The five seeds are shared across every condition, so averaging a seed's filter effect over the four cells yields five independent per-seed estimates of the average filter effect. The seed is the independent replication unit, so a one-sample t-test on those five values is the appropriate pooled test.

In [4]:
D = np.vstack([diffs[c] for c in cells])      # shape (4 conditions, 5 seeds)
seed_avg = D.mean(axis=0)                      # one average effect per seed
print('per-seed average filter effect (pp):', np.round(seed_avg, 3))
print('all positive:', bool(np.all(seed_avg > 0)))
print()

# [1] appropriate test: one-sample t on the 5 independent seed-level estimates
t, p = stats.ttest_1samp(seed_avg, 0)
ci = stats.t.interval(0.95, len(seed_avg) - 1, loc=seed_avg.mean(), scale=stats.sem(seed_avg))
print('[1] seed-level one-sample t-test')
print(f'    mean = {seed_avg.mean():+.3f} pp   95% CI [{ci[0]:+.3f}, {ci[1]:+.3f}]   '
      f't = {t:.2f} (df={len(seed_avg)-1})   p = {p:.4f}')

# [2] distribution-free backups (no normality assumption)
w, pw = stats.wilcoxon(seed_avg)
obs = seed_avg.mean()
perm = [np.mean(seed_avg * np.array(s)) for s in itertools.product([1, -1], repeat=len(seed_avg))]
p_perm = float(np.mean([abs(m) >= abs(obs) - 1e-12 for m in perm]))   # two-sided
print(f'[2] Wilcoxon signed-rank p = {pw:.4f}   exact sign-flip permutation p = {p_perm:.4f}')

# [3] the WRONG test: 20 diffs treated as independent (ignores within-seed correlation)
t2, p2 = stats.ttest_1samp(D.flatten(), 0)
print(f'[3] naive t on all 20 diffs (incorrect): t = {t2:.2f}   p = {p2:.4f}  -> misses the signal')

# [4] sign test on the seed-level estimates
n_pos = int((seed_avg > 0).sum())
sign_p = stats.binomtest(n_pos, len(seed_avg), 0.5, alternative="greater").pvalue
print(f'[4] sign test: {n_pos}/{len(seed_avg)} seeds positive   one-sided p = {sign_p:.4f}')
per-seed average filter effect (pp): [0.265 0.18  0.365 0.668 0.1  ]
all positive: True

[1] seed-level one-sample t-test
    mean = +0.316 pp   95% CI [+0.042, +0.589]   t = 3.21 (df=4)   p = 0.0327
[2] Wilcoxon signed-rank p = 0.0625   exact sign-flip permutation p = 0.0625
[3] naive t on all 20 diffs (incorrect): t = 1.59   p = 0.1292  -> misses the signal
[4] sign test: 5/5 seeds positive   one-sided p = 0.0312

4. Forest plot¶

Each per-condition contrast with its 95% CI, plus the pooled estimate.

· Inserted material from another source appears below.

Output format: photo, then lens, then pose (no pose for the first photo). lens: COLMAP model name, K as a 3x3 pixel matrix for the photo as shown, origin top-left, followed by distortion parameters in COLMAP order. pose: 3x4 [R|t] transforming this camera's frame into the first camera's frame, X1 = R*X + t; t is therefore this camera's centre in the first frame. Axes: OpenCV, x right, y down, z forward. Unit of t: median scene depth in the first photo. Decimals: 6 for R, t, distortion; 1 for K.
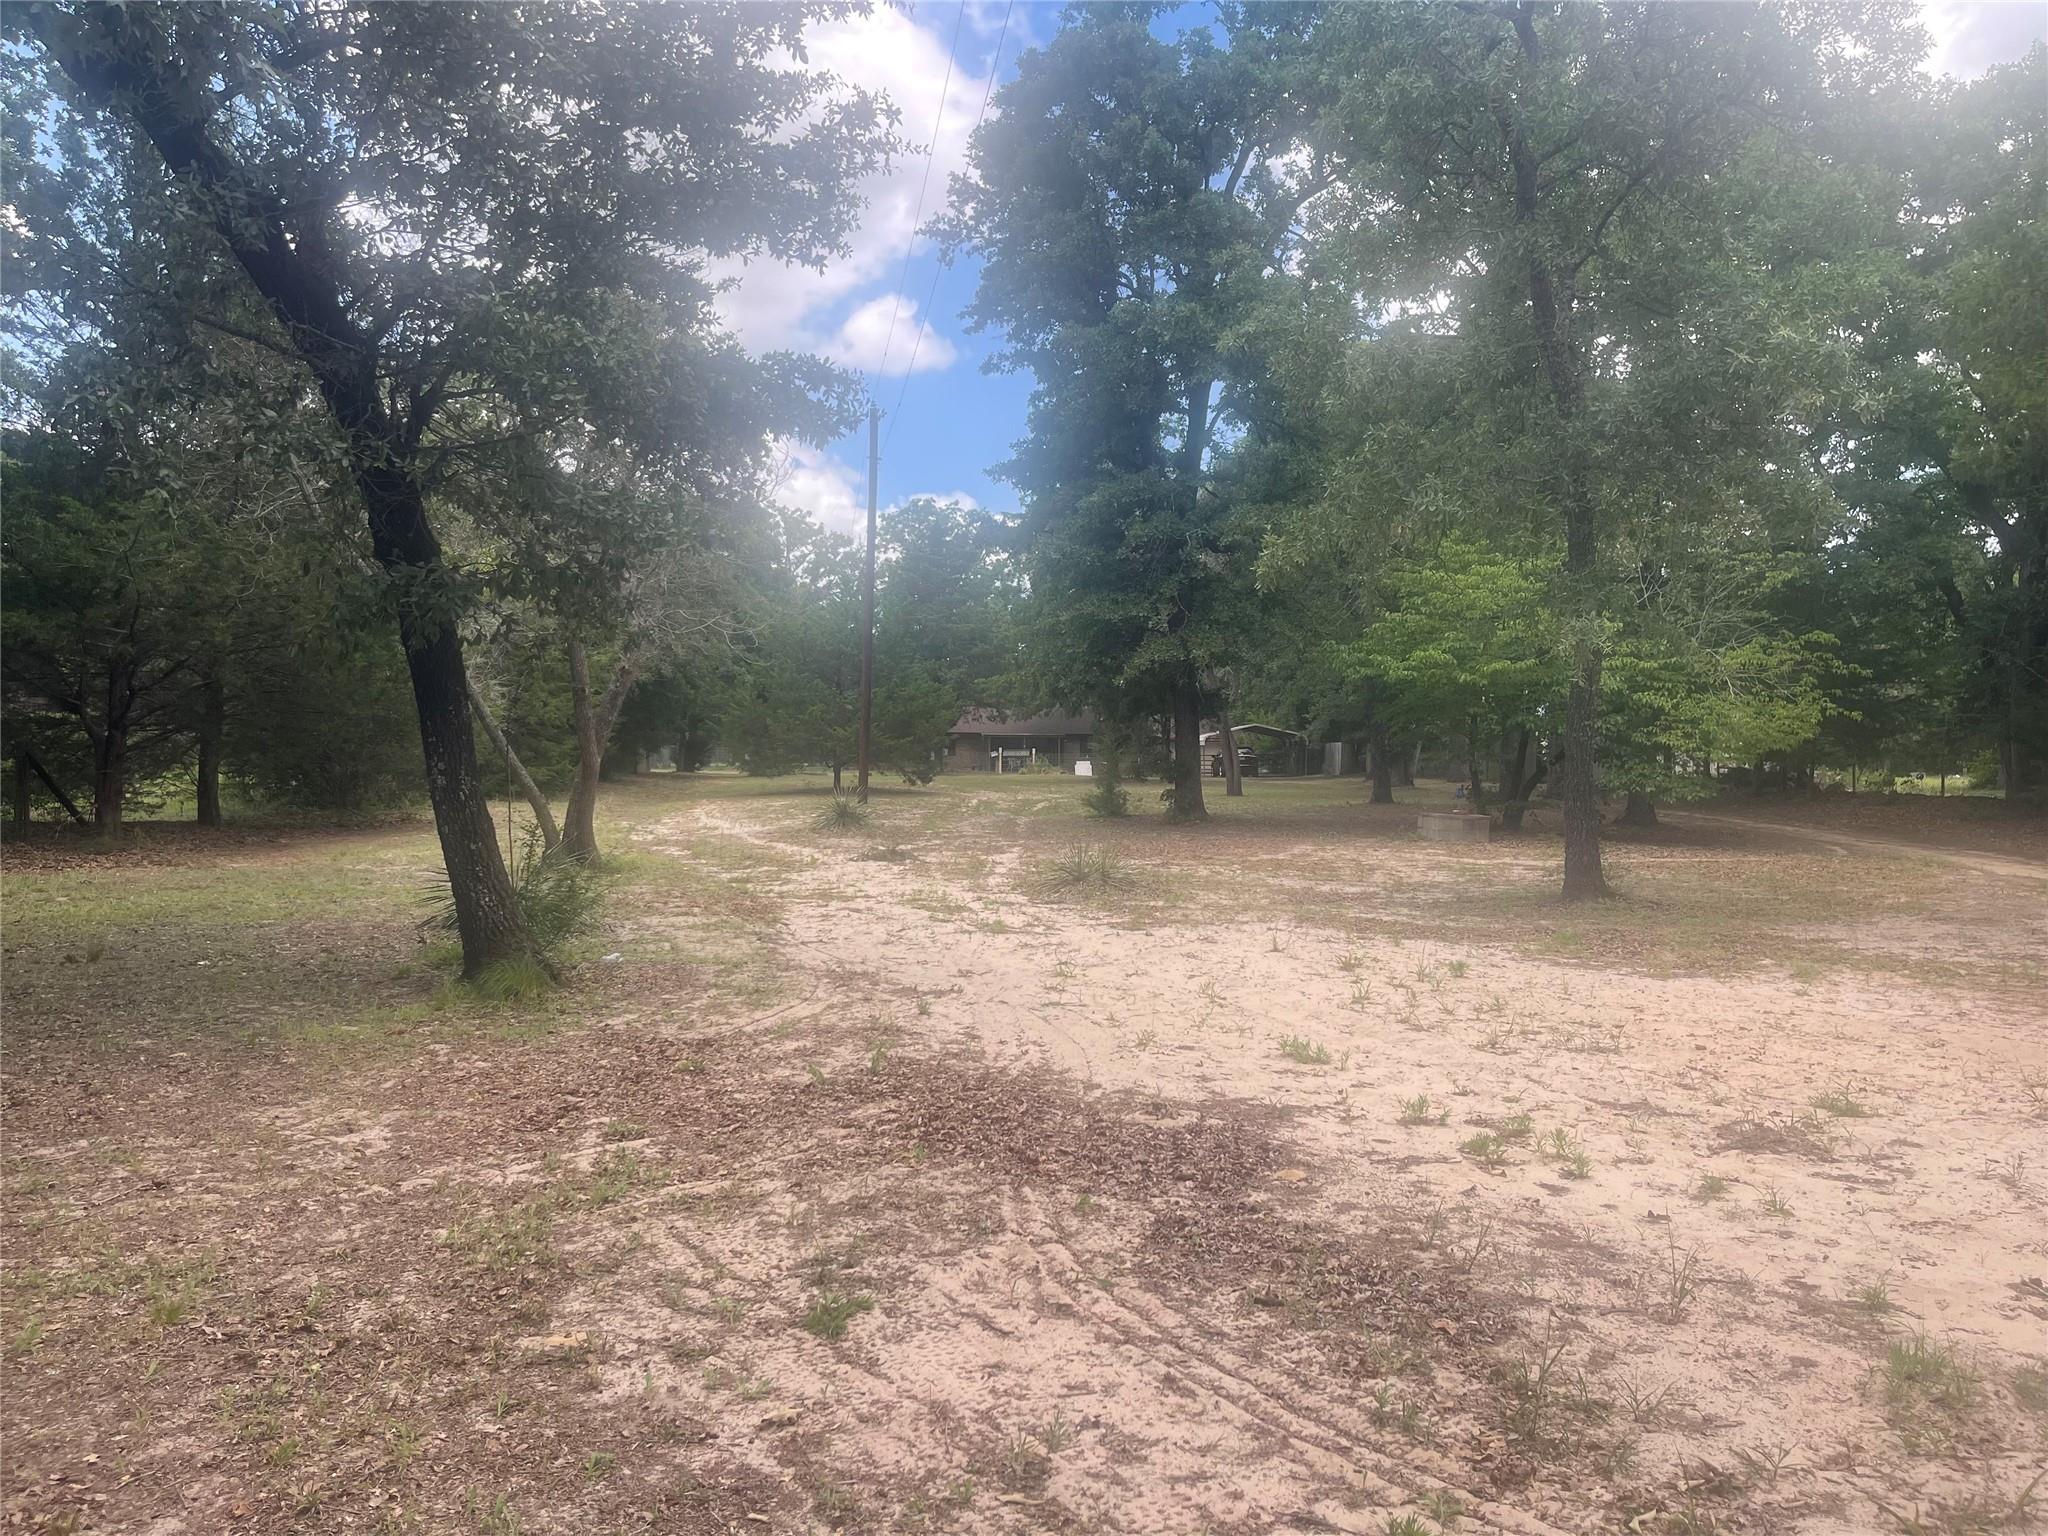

The individual intervals straddle zero; the pooled interval clears it (barely).

In [5]:
labels, means, errs = [], [], []
for count, ratio in cells:
    d = diffs[(count, ratio)]
    lo, hi = stats.t.interval(0.95, len(d) - 1, loc=d.mean(), scale=stats.sem(d))
    labels.append(f'{count}/class, {ratio}:1')
    means.append(d.mean())
    errs.append((hi - lo) / 2)

lo, hi = stats.t.interval(0.95, len(seed_avg) - 1, loc=seed_avg.mean(), scale=stats.sem(seed_avg))
labels.append('POOLED')
means.append(seed_avg.mean())
errs.append((hi - lo) / 2)

y = np.arange(len(labels))[::-1]
fig, ax = plt.subplots(figsize=(7, 3.2))
ax.errorbar(means[:4], y[:4], xerr=errs[:4], fmt='o', color='gray', capsize=4, label='per condition')
ax.errorbar(means[4:], y[4:], xerr=errs[4:], fmt='o', color='C0', capsize=4, label='pooled')
ax.axvline(0, color='k', lw=0.8, ls='--')
ax.set_yticks(y)
ax.set_yticklabels(labels)
ax.set_xlabel('filtered - unfiltered (percentage points)')
ax.set_title('Stage-1 filter effect: per condition vs pooled')
ax.legend(loc='lower right', frameon=False)
plt.tight_layout()
plt.show()
No description has been provided for this image

5. Conclusion¶

  • Per condition: no filter effect is detectable; all four contrasts are individually non-significant.
  • Pooled: the average filter effect is +0.32 pp (95% CI [+0.04, +0.59]); every seed positive; p = 0.033 parametric / 0.063 distribution-free — right on the significance boundary.
  • Direction is unanimous (4/4 conditions, 5/5 seeds positive). The consistency is the real signal; the magnitude is trivial.
  • Caveats: the effect is negligible next to the ~6-7 pp scarcity effect, and the seeds randomize only classifier training (the generator and pool were fixed), so this is an effect for this generator and pool, not a generalization.

Verdict: a small, consistent, borderline-significant positive Stage-1 effect — real, repeatable, and too small to act on. Stage 2 (perceptual SSIM/LPIPS screening) remains the untested route to a filter that might actually matter.